Dongle TV Dan Layanan Berlangganan(TV Dongles And Subscription Services)

Lebih dari seorang solois ketika datang ke pesta menonton? Ada dongle TV seperti Roku dan Amazon Fire TV(Roku and Amazon Fire TV) yang menyediakan akses ke aplikasi, musik, acara TV, dan film. Kemudian, tentu saja, ada layanan berlangganan seperti Netflix , Amazon Prime Video , dan Hulu yang memiliki banyak film dan acara yang bisa dilewatkan selama berminggu-minggu.

eBuku(eBooks) dan Buku Audio

Hal lain yang bisa membuat kita terserap selama periode isolasi diri yang panjang adalah buku yang bagus. Ya, orang masih membaca lebih dari sekadar artikel blog dan umpan Twitter . Fantasi tinggi, fiksi ilmiah, sejarah, thriller kriminal, drama. Tidak peduli minat apa yang kita sukai, ada buku di luar sana yang akan menarik perhatian kita.

Ada sesuatu tentang memegang buku yang sebenarnya di tangan kita yang terasa benar. Rasakan tulang belakang, membalik setiap halaman menggunakan jari kita sendiri, beratnya, baunya. Itu adalah sesuatu yang tidak dapat kami alami dengan eBook atau buku audio. Namun, isolasi diri biasanya berarti tidak ada habisnya toko untuk membeli paperback yang baru dirilis itu. Jadi, ini harus dilakukan.

eBook dan buku audio adalah masalah kenyamanan. Kami dapat menelusuri ribuan judul yang dimiliki perpustakaan Kindle dan Audible Amazon untuk menemukan prosa sempurna pilihan kami. Kemudian, baca atau dengarkan setiap baris dari kenyamanan layar komputer, tablet, smartphone, atau eReader kami. Ini tidak sama dengan buku asli, tetapi akan membantu dalam keadaan darurat.
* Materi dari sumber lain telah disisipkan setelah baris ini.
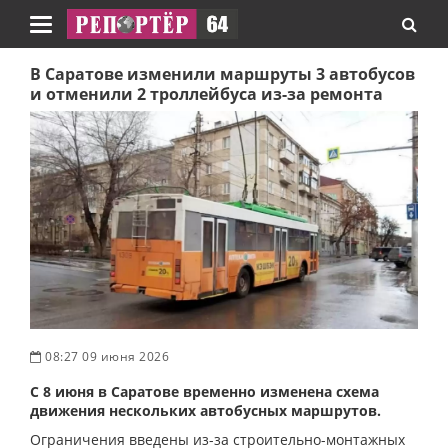
Навигация
В Саратове изменили маршруты 3 автобусов
и отменили 2 троллейбуса из-за ремонта
08:27 09 июня 2026
С 8 июня в Саратове временно изменена схема
движения нескольких автобусных маршрутов.
Ограничения введены из-за строительно-монтажных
Mudah-mudahan, ketika kota dan bisnis dibuka kembali, kita semua dapat mengurangi ketergantungan kita pada teknologi dan kembali bertemu dan bergaul dengan orang-orang secara langsung. Sampai saat itu, dapatkan internet lebih cepat(get faster internet) untuk menangani semua aktivitas online ini!



About the author

Saya seorang profesional komputer yang memiliki pengalaman bekerja dengan perangkat lunak Microsoft Office, termasuk Excel dan PowerPoint. Saya juga memiliki pengalaman dengan Chrome, yang merupakan browser milik Google. Keterampilan saya meliputi komunikasi tertulis dan verbal yang sangat baik, pemecahan masalah, dan pemikiran kritis.